*REQUIREMENT*:
Can you give back every line of the data below unchanged, leaving out the pictures?

[[ SOURCE RECORDS, beginning ]]

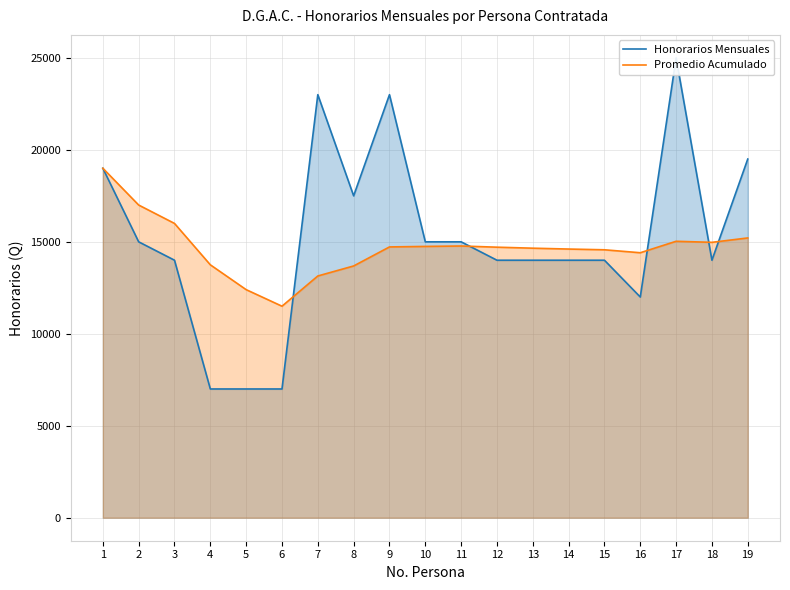

What is the difference between the second highest and second lowest values in the Honorarios Mensuales series?

16000.0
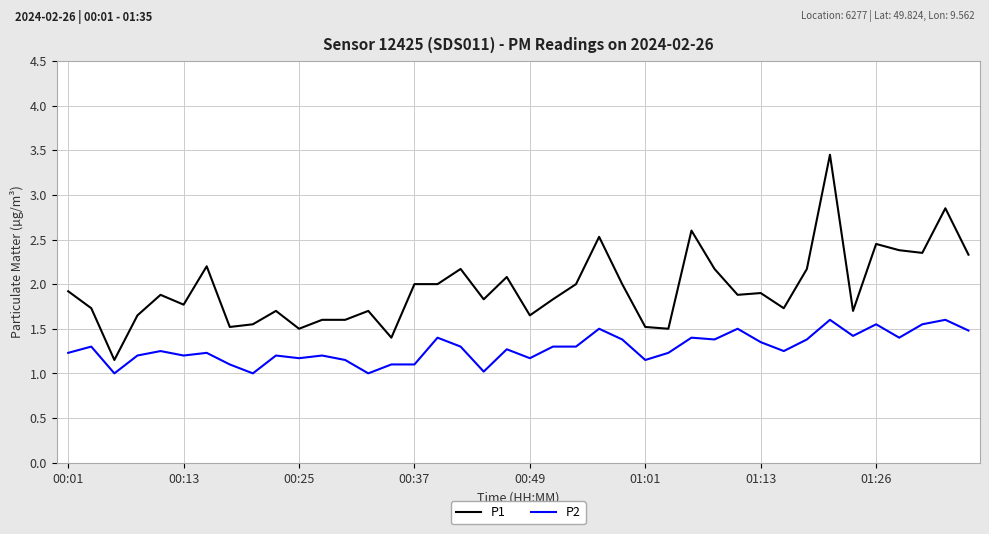

What is the minimum value for P2?

1.0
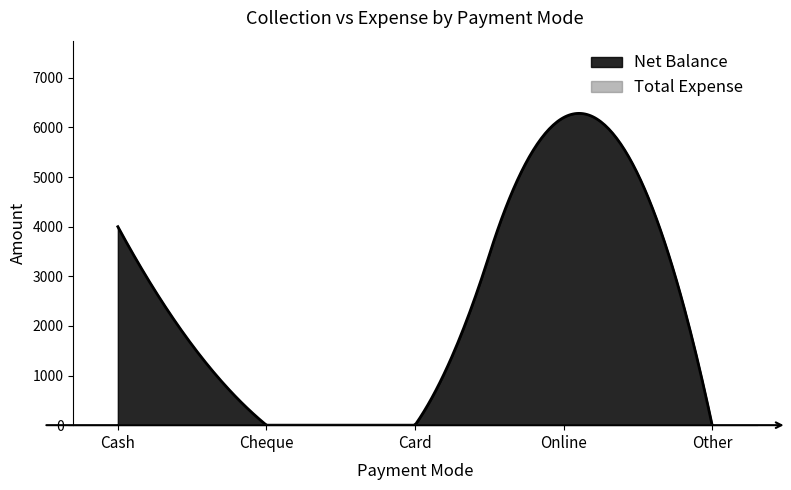

Which has a higher value, Cash or Other?

Cash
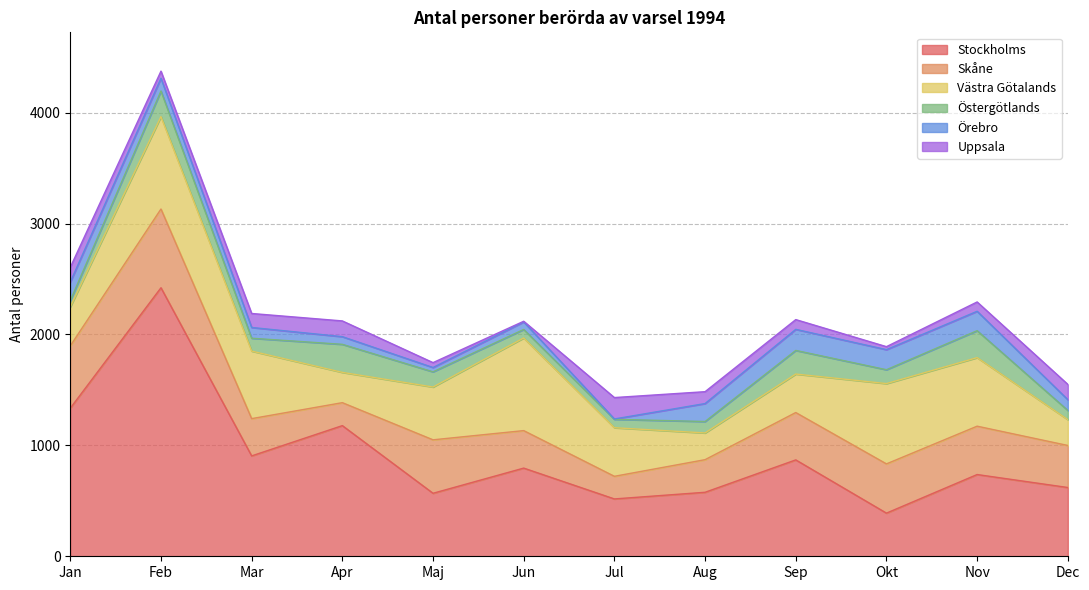

Is it true that Örebro equals 97 at Mar?

True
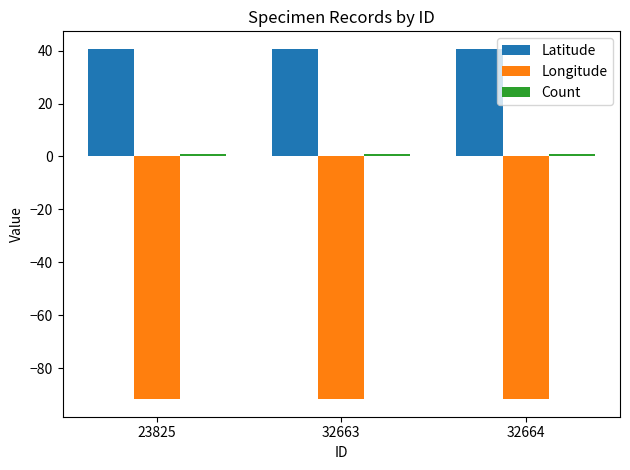

Is it true that Latitude equals 40.7 at 32664?

True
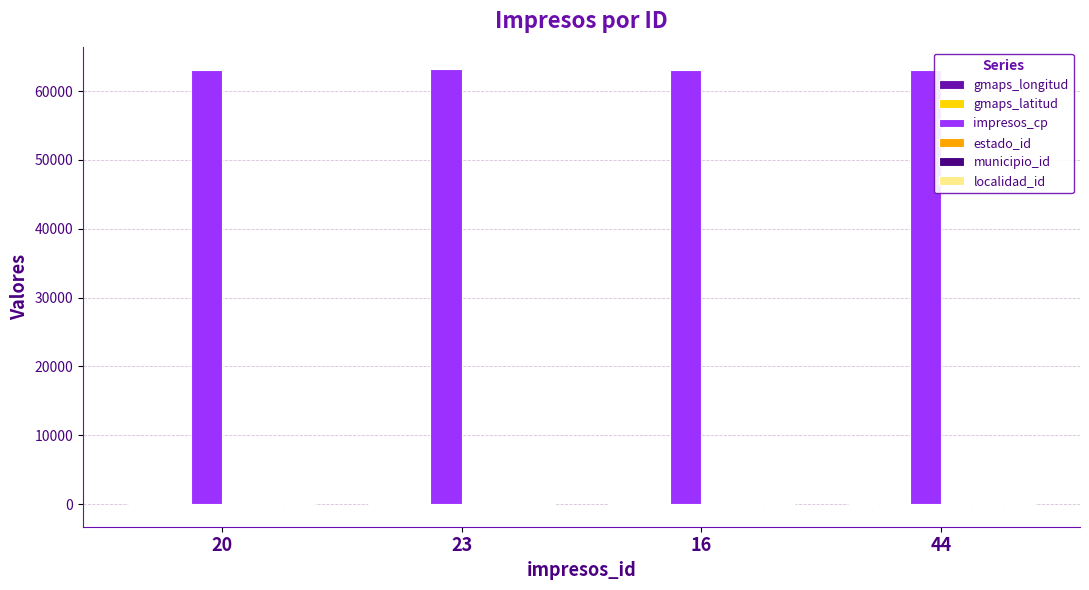

Which series has the largest total across all categories?

impresos_cp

[[ SOURCE RECORDS, end ]]

*COMPLETED TASK*:
What is the difference between the second highest and second lowest values in the Honorarios Mensuales series?

16000.0

What is the minimum value for P2?

1.0

Which has a higher value, Cash or Other?

Cash

Is it true that Örebro equals 97 at Mar?

True

Is it true that Latitude equals 40.7 at 32664?

True

Which series has the largest total across all categories?

impresos_cp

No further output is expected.